Conforme se infere do requerimento 4683197, de acordo com a Oficiala, há na matrícula de n. 9359 7 (sete) hipotecas cedulares, todas constituídas em favor do Banco Bradesco S.A. Escorou-se no art. 59 do Decreto-Lei n. 167/1967, em jurisprudência e na doutrina.

O interessado, por sua vez, defendeu ser suficiente mera ciência do credor hipotecário. Lançou mão de jurisprudência e de orientação do Colégio Registral do Rio Grande do Sul, a qual foi juntada sob o n. 4707279 e na qual consta o seguinte:

Nas hipotecas ditas comuns – não abrangidas pelas leis especiais que regulam as hipotecas antes referidas -, inclusive nas pactuadas como garantia em cédula de crédito bancário ou em cédula do produto rural, a alienação é livre, devendo o título consignar expressamente a existência da hipoteca, que será mantida e seguirá sequelando o imóvel.

Contudo, o interessado, aparentemente, não se atentou que o referido parecer traz o seguinte trecho:

Quando se trata de hipoteca cedular (cédula de crédito rural, cédula de crédito comercial, cédula de crédito industrial e cédula de crédito à exportação), a anuência do credor é obrigatória em caso de alienação do imóvel, por expressa previsão legal, devendo ser consultadas as leis respectivas.

Ou seja, a hipótese em análise se adequa à segunda citação e não à primeira.

Conquanto a matrícula não tenha sido juntada aos autos, tomando-se por base as informações trazidas pela Oficiala às p. 5/6 do requerimento 4683197, há hipotecas registradas decorrentes de cédula de crédito bancário e cédula rural hipotecária, de modo que não se trata de hipoteca comum.

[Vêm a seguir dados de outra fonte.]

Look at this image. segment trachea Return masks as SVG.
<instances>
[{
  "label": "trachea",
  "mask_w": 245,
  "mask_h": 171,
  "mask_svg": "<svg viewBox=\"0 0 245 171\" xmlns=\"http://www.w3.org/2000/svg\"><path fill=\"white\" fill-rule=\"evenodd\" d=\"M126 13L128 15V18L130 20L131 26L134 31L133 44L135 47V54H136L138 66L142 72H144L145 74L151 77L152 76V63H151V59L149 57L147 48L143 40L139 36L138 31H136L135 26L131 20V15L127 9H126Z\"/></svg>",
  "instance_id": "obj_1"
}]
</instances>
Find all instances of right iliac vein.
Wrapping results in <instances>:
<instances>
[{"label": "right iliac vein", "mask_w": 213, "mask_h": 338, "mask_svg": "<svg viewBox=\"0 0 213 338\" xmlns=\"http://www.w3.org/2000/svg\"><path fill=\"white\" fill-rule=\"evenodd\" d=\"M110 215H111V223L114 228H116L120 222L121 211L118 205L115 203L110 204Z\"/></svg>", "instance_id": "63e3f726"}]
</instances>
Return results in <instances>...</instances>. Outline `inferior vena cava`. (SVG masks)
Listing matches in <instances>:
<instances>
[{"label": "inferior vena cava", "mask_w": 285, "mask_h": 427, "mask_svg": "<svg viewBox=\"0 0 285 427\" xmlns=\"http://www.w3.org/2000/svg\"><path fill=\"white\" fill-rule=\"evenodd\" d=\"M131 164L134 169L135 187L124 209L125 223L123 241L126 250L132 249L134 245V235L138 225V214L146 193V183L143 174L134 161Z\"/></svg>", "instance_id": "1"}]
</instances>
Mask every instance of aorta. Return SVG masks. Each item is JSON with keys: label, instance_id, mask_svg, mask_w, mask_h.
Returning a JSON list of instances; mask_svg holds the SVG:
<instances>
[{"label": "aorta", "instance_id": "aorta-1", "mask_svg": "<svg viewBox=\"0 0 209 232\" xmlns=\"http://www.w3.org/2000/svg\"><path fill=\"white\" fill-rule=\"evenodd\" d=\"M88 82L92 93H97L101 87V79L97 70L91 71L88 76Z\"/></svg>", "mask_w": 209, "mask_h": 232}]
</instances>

As da primeira espécie, estão regulamentadas pela MP n. 2160-25/01, ao passo que as da segunda espécie estão regulamentadas pelo DL n. 167/67.

Ao tratar das hipotecas cedulares, Cristiano Chaves de Farias leciona:

Foi introduzido no Brasil pelo DL n. 70/66, com emissão por instituição financeira que se dedique ao financiamento imobiliário, incrementado o acesso à “casa própria”.

[…]

Outrossim, ao contrário das hipotecas convencionais, o bem constrito não poderá ser objeto de penhora por dívidas posteriores, e o devedor só poderá dele dispor com consentimento do credor (STJ, AgRg no AgRg no Agr. 1.094.203-SP, 4ª T., Rel. Min. Raul Araújo, Informativo n. 470, 29.4.2011) (FARIAS, Cristiano Chves de. Manual de Direito Civil – Volume Único – 3. ed. rev. atual e ampl. – Salvador: Ed JusPodivm, 2018, p. 1653).

Portanto, é exigível a anuência do credor, e não sua mera ciência.

Do exposto, acolho a dúvida para reconhecer a exigibilidade de anuência do credor hipotecário do imóvel matriculado sob o n. 9.359 para o registro de nova hipoteca em nome de credor diverso.

Condeno o interessado ao pagamento das despesas processuais pendentes, conforme art. 207 da Lei 6.015/1973.

Sem honorários advocatícios, por se tratar de jurisdição administrativa.

Expeça-se ofício à Oficiala Interina do Registro Público, informando-a do inteiro teor desta decisão.

Publique-se. Registre-se. Intimem-se.

Após o trânsito em julgado, arquivem-se.